§ Compito 1
Riscrivi senza modifiche tutte le righe del blocco 1, dalla prima all'ultima. Lascia fuori dalla risposta l'immagine.
##### Brano scelto #####
Quindi posso dedurre che tu abbia molta fiducia nelle nuove tecnologie?
È il mercato che ce lo sta dicendo. Fino a qualche anno fa i budget per la comunicazione, per gli spazi pubblicitari in cui comunicare il proprio prodotto o un brand e così via, avevano l’80% destinato alle televisioni e un 20% destinato al web; oggi i dati ci riportano esattamente il contrario: molte grosse aziende sono tendenzialmente prima orientate per il web creando canali dove andare a ricercare il target mirato, i costi sono decisamente inferiori anche se, ovviamente, si tende alla qualità, non è che si fanno comunicati improvvisati con il telefonino, ci sono meccanismi e sistemi per cui le immagini siano sempre di alta qualità; quindi è una realtà che è già in atto. Questo non vuol dire che non ci sarà più la televisione, nella quale io continuerò a lavorare portando progressi e portando avanti un discorso che faccio da molti anni, ma ci sono molte aziende e brand che hanno deciso di rendere prioritario quel meccanismo di comunicazione affiancandolo a quella tradizionale che, però, è sempre costosissima. Una prima serata di Canale 5, Rai1 o altre reti ha dei costi molto alti, quindi si rischia di far vedere un prodotto a 5 milioni di persone e tra quelle non trovare il tuo target, spendendo una barcata di soldi. Con dei canali mirati, invece, spendi molto meno e vai veramente a colpire quelli a cui interessa il tuo comunicato. Poi permette, come ben sappiamo, di fare una sorta di mappatura di tutto quello che diventa comunicazione mirata con una precisa tematica e di capire, attraverso una serie di algoritmi, o meglio di imporre, la possibilità che tra tre mesi tu abbia un’esigenza. È un meccanismo abbastanza contorto ma interessante ed è la realtà di oggi. Perché Amazon e tutto l’e-commerce hanno fatto i miliardi? Intanto perché è più pratico, soprattutto Amazon rappresenta migliaia di marchi e non so se esista una persona al mondo che non abbia comprato una cosa su Amazon. Quello che compri poi Amazon te lo trasforma: hai scelto un’agenda? Ti invia la comunicazione che è uscita una nuova agenda. Oppure, sapendo che hai comprato un’agenda, ti invia la comunicazione per avvistarti che hanno tutto il set per l’ufficio, questo perché tramite l’algoritmo fanno una proiezione di esigenze che creano loro. È una realtà che non vedo perché trascurare.
Cosa pensi, invece, degli influencer?
#####
§ Compito 2
Elenca tutte le frasi interrogative presenti nell'intervista sulla comunicazione pubblicitaria.
##### Estratto dati #####
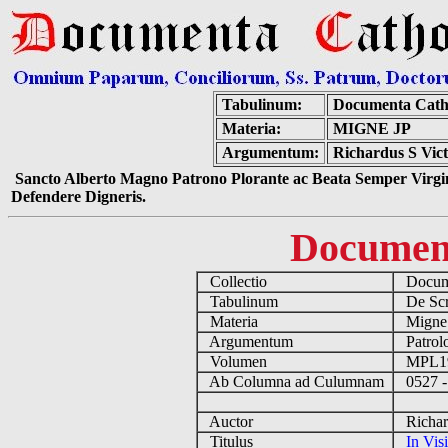
Tabulinum:
Documenta Cath
Materia:
MIGNE JP
Argumentum:
Richardus S Victo
Sancto Alberto Magno Patrono Plorante ac Beata Semper Virgin
Defendere Digneris.
Documen
Collectio
Docume
Tabulinum
De Scri
Materia
Migne
Argumentum
Patrolo
Volumen
MPL1
Ab Columna ad Culumnam
0527 -
Auctor
Richard
Titulus
In Vis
#####
§ Soluzione 1
Tabulinum:
Documenta Cath
Materia:
MIGNE JP
Argumentum:
Richardus S Victo
Sancto Alberto Magno Patrono Plorante ac Beata Semper Virgin
Defendere Digneris.
Documen
Collectio
Docume
Tabulinum
De Scri
Materia
Migne
Argumentum
Patrolo
Volumen
MPL1
Ab Columna ad Culumnam
0527 -
Auctor
Richard
Titulus
In Vis

§ Soluzione 2
- Quindi posso dedurre che tu abbia molta fiducia nelle nuove tecnologie?
- Perché Amazon e tutto l'e-commerce hanno fatto i miliardi?
- hai scelto un'agenda?
- Cosa pensi, invece, degli influencer?